En el plano político, Tapia mantuvo en los últimos días encuentros con funcionarios y dirigentes del peronismo bonaerense. Durante su paso por el balneario de Punta Mogotes compartió almuerzos con amigos y recibió la visita de Carlos Bianco, ministro de Gobierno de la provincia de Buenos Aires, y de Santiago Pérez Teruel, asesor general del gobierno bonaerense. Según reconstrucciones periodísticas, fue el propio Tapia quien solicitó tomarse una fotografía junto a ambos funcionarios.
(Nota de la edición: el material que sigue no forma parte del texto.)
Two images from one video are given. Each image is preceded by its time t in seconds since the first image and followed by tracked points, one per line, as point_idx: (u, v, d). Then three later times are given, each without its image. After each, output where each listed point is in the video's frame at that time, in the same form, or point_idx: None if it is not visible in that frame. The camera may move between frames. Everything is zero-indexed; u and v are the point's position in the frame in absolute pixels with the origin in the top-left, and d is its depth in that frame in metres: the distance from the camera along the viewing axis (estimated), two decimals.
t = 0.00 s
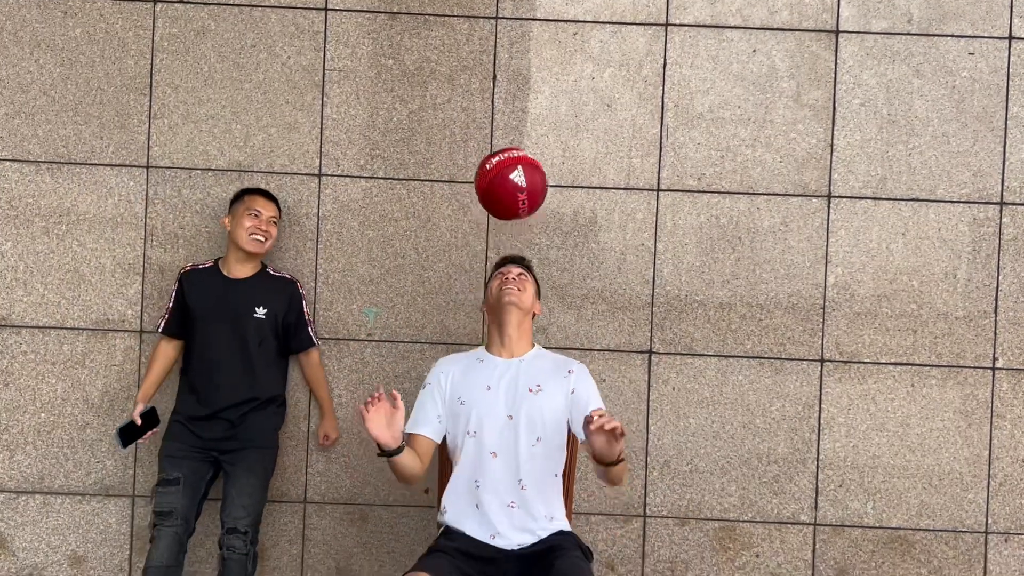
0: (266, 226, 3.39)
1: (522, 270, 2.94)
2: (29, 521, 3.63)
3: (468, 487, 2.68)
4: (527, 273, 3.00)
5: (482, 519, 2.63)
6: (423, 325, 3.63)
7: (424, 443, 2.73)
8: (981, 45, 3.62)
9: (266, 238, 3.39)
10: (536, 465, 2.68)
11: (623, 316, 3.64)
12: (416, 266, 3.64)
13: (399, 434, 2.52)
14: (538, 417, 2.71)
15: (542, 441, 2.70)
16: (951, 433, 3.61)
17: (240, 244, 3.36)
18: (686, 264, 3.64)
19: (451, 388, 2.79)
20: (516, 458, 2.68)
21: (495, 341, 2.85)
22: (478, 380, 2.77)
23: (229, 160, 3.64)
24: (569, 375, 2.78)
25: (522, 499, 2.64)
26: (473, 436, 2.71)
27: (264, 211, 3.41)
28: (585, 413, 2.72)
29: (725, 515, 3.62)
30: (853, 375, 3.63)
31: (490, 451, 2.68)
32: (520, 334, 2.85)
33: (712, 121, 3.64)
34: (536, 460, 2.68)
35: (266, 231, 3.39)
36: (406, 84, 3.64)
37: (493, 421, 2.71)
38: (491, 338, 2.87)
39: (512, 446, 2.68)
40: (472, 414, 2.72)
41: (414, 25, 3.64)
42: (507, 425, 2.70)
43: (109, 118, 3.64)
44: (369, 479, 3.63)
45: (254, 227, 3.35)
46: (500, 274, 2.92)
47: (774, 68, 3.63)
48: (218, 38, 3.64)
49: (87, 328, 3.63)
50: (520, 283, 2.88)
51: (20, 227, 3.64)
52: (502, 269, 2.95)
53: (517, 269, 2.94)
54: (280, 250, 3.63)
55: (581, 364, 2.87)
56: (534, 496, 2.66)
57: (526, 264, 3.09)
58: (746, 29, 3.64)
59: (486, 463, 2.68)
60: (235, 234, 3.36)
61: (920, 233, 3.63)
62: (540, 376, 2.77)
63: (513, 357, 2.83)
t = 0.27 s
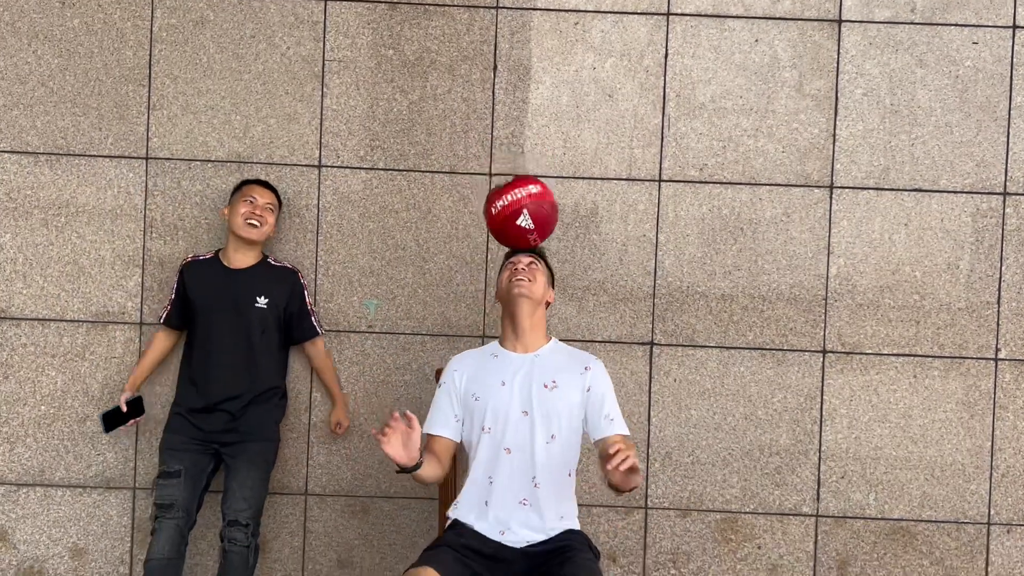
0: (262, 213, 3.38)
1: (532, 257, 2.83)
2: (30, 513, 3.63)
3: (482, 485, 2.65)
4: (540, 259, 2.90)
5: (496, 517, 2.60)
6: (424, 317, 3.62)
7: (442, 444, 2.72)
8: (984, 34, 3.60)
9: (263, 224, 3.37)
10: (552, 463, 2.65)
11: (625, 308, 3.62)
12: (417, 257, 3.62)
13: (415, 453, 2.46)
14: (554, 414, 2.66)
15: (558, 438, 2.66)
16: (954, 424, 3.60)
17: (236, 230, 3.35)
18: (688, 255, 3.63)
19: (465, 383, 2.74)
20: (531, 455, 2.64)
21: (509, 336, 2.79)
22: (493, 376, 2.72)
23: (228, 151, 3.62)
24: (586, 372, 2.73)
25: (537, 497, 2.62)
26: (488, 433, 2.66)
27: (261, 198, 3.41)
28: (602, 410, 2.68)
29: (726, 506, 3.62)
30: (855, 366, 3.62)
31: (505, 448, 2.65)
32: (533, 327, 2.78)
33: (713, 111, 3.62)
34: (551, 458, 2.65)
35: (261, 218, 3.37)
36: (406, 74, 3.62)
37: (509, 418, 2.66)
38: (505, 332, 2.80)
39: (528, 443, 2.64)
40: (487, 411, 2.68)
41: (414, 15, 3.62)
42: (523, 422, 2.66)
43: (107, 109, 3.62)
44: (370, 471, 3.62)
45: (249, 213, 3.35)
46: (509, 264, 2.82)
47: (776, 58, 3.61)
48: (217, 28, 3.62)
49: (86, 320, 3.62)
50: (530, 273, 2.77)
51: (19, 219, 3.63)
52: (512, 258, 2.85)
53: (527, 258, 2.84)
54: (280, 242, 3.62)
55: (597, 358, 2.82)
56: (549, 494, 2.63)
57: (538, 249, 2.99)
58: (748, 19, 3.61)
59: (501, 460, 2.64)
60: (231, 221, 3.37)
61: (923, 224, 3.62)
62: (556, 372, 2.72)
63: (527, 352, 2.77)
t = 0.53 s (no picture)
0: (261, 203, 3.37)
1: (513, 257, 2.88)
2: (31, 506, 3.63)
3: (490, 489, 2.67)
4: (521, 258, 2.94)
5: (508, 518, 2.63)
6: (425, 310, 3.61)
7: (445, 452, 2.75)
8: (987, 25, 3.58)
9: (261, 214, 3.36)
10: (555, 458, 2.67)
11: (626, 300, 3.61)
12: (418, 250, 3.61)
13: (408, 440, 2.52)
14: (550, 408, 2.69)
15: (557, 432, 2.68)
16: (956, 416, 3.60)
17: (234, 222, 3.34)
18: (689, 248, 3.61)
19: (459, 391, 2.77)
20: (533, 452, 2.66)
21: (497, 336, 2.81)
22: (485, 379, 2.75)
23: (228, 143, 3.61)
24: (575, 361, 2.74)
25: (545, 494, 2.64)
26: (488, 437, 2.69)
27: (260, 189, 3.41)
28: (596, 397, 2.69)
29: (728, 499, 3.61)
30: (857, 358, 3.61)
31: (507, 449, 2.67)
32: (520, 324, 2.80)
33: (715, 102, 3.60)
34: (554, 452, 2.67)
35: (260, 209, 3.36)
36: (406, 66, 3.60)
37: (506, 419, 2.69)
38: (493, 334, 2.82)
39: (528, 442, 2.67)
40: (484, 415, 2.71)
41: (414, 6, 3.60)
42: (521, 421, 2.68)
43: (106, 101, 3.61)
44: (371, 464, 3.62)
45: (247, 203, 3.34)
46: (490, 264, 2.86)
47: (778, 49, 3.59)
48: (216, 20, 3.60)
49: (87, 313, 3.61)
50: (512, 271, 2.81)
51: (19, 212, 3.62)
52: (493, 258, 2.89)
53: (508, 257, 2.88)
54: (280, 234, 3.61)
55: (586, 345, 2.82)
56: (556, 489, 2.65)
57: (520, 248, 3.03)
58: (750, 10, 3.59)
59: (505, 462, 2.67)
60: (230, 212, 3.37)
61: (926, 216, 3.60)
62: (546, 366, 2.74)
63: (516, 350, 2.79)
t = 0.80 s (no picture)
0: (262, 197, 3.37)
1: (481, 241, 2.80)
2: (34, 500, 3.63)
3: (468, 479, 2.63)
4: (487, 244, 2.87)
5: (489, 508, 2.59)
6: (426, 304, 3.60)
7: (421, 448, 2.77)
8: (991, 16, 3.56)
9: (263, 208, 3.35)
10: (533, 445, 2.63)
11: (628, 294, 3.61)
12: (419, 244, 3.60)
13: (387, 467, 2.52)
14: (526, 395, 2.63)
15: (534, 417, 2.64)
16: (959, 409, 3.59)
17: (236, 215, 3.33)
18: (691, 241, 3.61)
19: (428, 384, 2.70)
20: (510, 440, 2.61)
21: (464, 326, 2.73)
22: (454, 370, 2.68)
23: (229, 137, 3.60)
24: (549, 345, 2.70)
25: (526, 482, 2.60)
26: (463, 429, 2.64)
27: (262, 183, 3.41)
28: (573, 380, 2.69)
29: (730, 492, 3.61)
30: (859, 351, 3.60)
31: (484, 439, 2.62)
32: (487, 313, 2.73)
33: (717, 95, 3.59)
34: (532, 439, 2.63)
35: (262, 202, 3.36)
36: (407, 59, 3.59)
37: (480, 408, 2.63)
38: (459, 323, 2.75)
39: (505, 431, 2.61)
40: (456, 407, 2.65)
41: None
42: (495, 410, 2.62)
43: (107, 95, 3.60)
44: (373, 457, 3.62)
45: (250, 196, 3.34)
46: (458, 249, 2.78)
47: (780, 41, 3.58)
48: (217, 13, 3.59)
49: (88, 308, 3.61)
50: (480, 257, 2.74)
51: (20, 206, 3.62)
52: (460, 243, 2.81)
53: (476, 242, 2.80)
54: (281, 228, 3.60)
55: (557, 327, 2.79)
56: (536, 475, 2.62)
57: (485, 232, 2.96)
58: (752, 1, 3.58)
59: (483, 452, 2.62)
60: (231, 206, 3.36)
61: (928, 208, 3.59)
62: (517, 352, 2.68)
63: (484, 339, 2.72)
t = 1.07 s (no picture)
0: (264, 192, 3.38)
1: (467, 244, 2.85)
2: (38, 496, 3.64)
3: (462, 487, 2.65)
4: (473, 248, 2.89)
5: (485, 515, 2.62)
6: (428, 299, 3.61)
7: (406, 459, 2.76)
8: (994, 10, 3.56)
9: (265, 204, 3.37)
10: (523, 451, 2.62)
11: (630, 289, 3.61)
12: (421, 239, 3.61)
13: (367, 506, 2.47)
14: (512, 401, 2.61)
15: (522, 423, 2.62)
16: (961, 403, 3.59)
17: (238, 211, 3.35)
18: (693, 236, 3.61)
19: (413, 394, 2.70)
20: (499, 448, 2.61)
21: (448, 329, 2.72)
22: (439, 378, 2.67)
23: (231, 132, 3.60)
24: (534, 348, 2.67)
25: (517, 487, 2.59)
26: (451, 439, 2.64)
27: (263, 178, 3.41)
28: (559, 383, 2.64)
29: (732, 487, 3.62)
30: (861, 345, 3.60)
31: (473, 448, 2.62)
32: (473, 315, 2.73)
33: (719, 89, 3.59)
34: (521, 445, 2.61)
35: (264, 197, 3.37)
36: (409, 54, 3.59)
37: (467, 416, 2.63)
38: (443, 326, 2.74)
39: (493, 438, 2.61)
40: (443, 416, 2.64)
41: None
42: (482, 418, 2.61)
43: (109, 91, 3.60)
44: (375, 452, 3.62)
45: (252, 192, 3.35)
46: (444, 250, 2.80)
47: (782, 35, 3.57)
48: (218, 9, 3.59)
49: (91, 303, 3.62)
50: (466, 259, 2.78)
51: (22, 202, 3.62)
52: (446, 246, 2.84)
53: (462, 244, 2.84)
54: (283, 224, 3.60)
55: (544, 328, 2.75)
56: (528, 480, 2.61)
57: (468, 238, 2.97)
58: None
59: (473, 461, 2.62)
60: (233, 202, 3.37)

Estos contactos se suman a reuniones previas con intendentes como Gastón Granados (Ezeiza) y Nicolás Mantegazza (San Vicente), además de vínculos fluidos con Federico Otermín (Lomas de Zamora) y Federico Achával (Pilar). En San Vicente, el club Estrella del Sur —presidido por Mantegazza— competirá este año por primera vez en la Primera C y su estadio lleva el nombre de “Chiqui Tapia”.
La investigación por los fondos de la AFA
En paralelo a las declaraciones del presidente de la AFA, avanza una investigación judicial que analiza el destino de fondos generados por la Selección argentina. A partir de registros bancarios confidenciales y documentación surgida de un discovery ordenado en Estados Unidos, se reconstruyó un esquema financiero que habría operado durante los últimos años bajo la órbita de la actual conducción.
Según esa documentación, una empresa privada radicada en Florida, TourProdEnter LLC, concentró ingresos provenientes de patrocinadores internacionales y derechos comerciales de la Selección, sin que esos fondos ingresaran de manera directa a las cuentas formales de la AFA. La firma, controlada por Javier Faroni y su esposa Erica Gillette, habría actuado como una “caja central” desde la cual se realizaron transferencias a otras sociedades, intermediarios financieros y personas físicas, sin una separación clara entre gastos deportivos y otros destinos.
La causa se originó a partir de una denuncia del empresario Guillermo Tofoni, vinculada a conflictos contractuales por la organización de partidos amistosos, y permitió detectar movimientos por montos millonarios entre 2023 y 2024. Entre los registros figuran transferencias por más de 10 millones de dólares en 2023 a cuentas de TourProdEnter en bancos estadounidenses, bajo conceptos como sponsorship payment, que no habrían pasado por la contabilidad oficial de la AFA.
La investigación también señala giros posteriores hacia sociedades offshore y empresas radicadas en Argentina, algunas de ellas consideradas “fantasma”, por montos que superarían los 40 millones de dólares. A su vez, se identificaron pagos sin justificación aparente vinculada a la actividad futbolística, incluyendo transferencias a personas del entorno personal de dirigentes y gastos en servicios de aviación privada y actividades náuticas.
Otro eje del expediente es la presunta utilización de estos fondos para operaciones en el exterior, como la compra del club italiano Perugia Calcio, mediante transferencias canalizadas a través de sociedades relacionadas con los mismos administradores de TourProdEnter. También se investiga el envío de grandes sumas a un broker financiero con sede en Montevideo, en el marco de contratos cuya legalidad y trazabilidad están siendo analizadas por la Justicia.
El contraste entre los balances oficiales de la AFA y el recorrido del dinero reflejado en los registros bancarios es uno de los puntos centrales de la causa. La fragmentación de los fondos y su administración fuera del país dificultaron los controles locales y activaron la intervención de organismos estadounidenses, como la Justicia federal y el FinCEN, que aportaron documentación clave.
Mientras el expediente avanza y podría arrojar nuevas revelaciones, Tapia insiste en que no está imputado y que atraviesa el proceso con tranquilidad, apoyado en el respaldo que, según afirma, recibe fuera del ámbito judicial y mediático.